◆ **Problem description**: Every line of the listing below is to be repeated exactly; the pictures stay out.

====== Supplied records ======

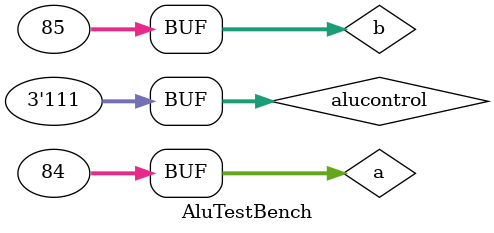
<source format=v>
module AluTestBench();
reg[31:0] a,b;
reg[2:0] alucontrol;
wire[31:0] result;
wire zero;

ArithmeticLogicUnit alutest(
    .a(a),
    .b(b),
    .alucontrol(alucontrol),
    .result(result),
    .zero(zero)
);
initial 
    begin
        a = 32'd84;
        b = 32'd85;
        alucontrol = 3'd7;
    end

initial
	begin
		$dumpfile("alutest.vcd");
		$dumpvars;
		#5;
		if (zero == 1'b0 && result == 32'd1)
			$display("Simulation succeeded");
		else
			$display("Simulation failed");
	end
	
	initial 
	begin 
		$display("\t\ttime ,\tresult ,\ta, \tb, \talucontrol ");
		$monitor("%d ,\t%b ,\t%d ,\t%d " ,$time, result, a, b, alucontrol);
	end 


endmodule
</source>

======

◆ **Response area**:
<source format=v>
module AluTestBench();
reg[31:0] a,b;
reg[2:0] alucontrol;
wire[31:0] result;
wire zero;

ArithmeticLogicUnit alutest(
    .a(a),
    .b(b),
    .alucontrol(alucontrol),
    .result(result),
    .zero(zero)
);
initial 
    begin
        a = 32'd84;
        b = 32'd85;
        alucontrol = 3'd7;
    end

initial
	begin
		$dumpfile("alutest.vcd");
		$dumpvars;
		#5;
		if (zero == 1'b0 && result == 32'd1)
			$display("Simulation succeeded");
		else
			$display("Simulation failed");
	end
	
	initial 
	begin 
		$display("\t\ttime ,\tresult ,\ta, \tb, \talucontrol ");
		$monitor("%d ,\t%b ,\t%d ,\t%d " ,$time, result, a, b, alucontrol);
	end 


endmodule
</source>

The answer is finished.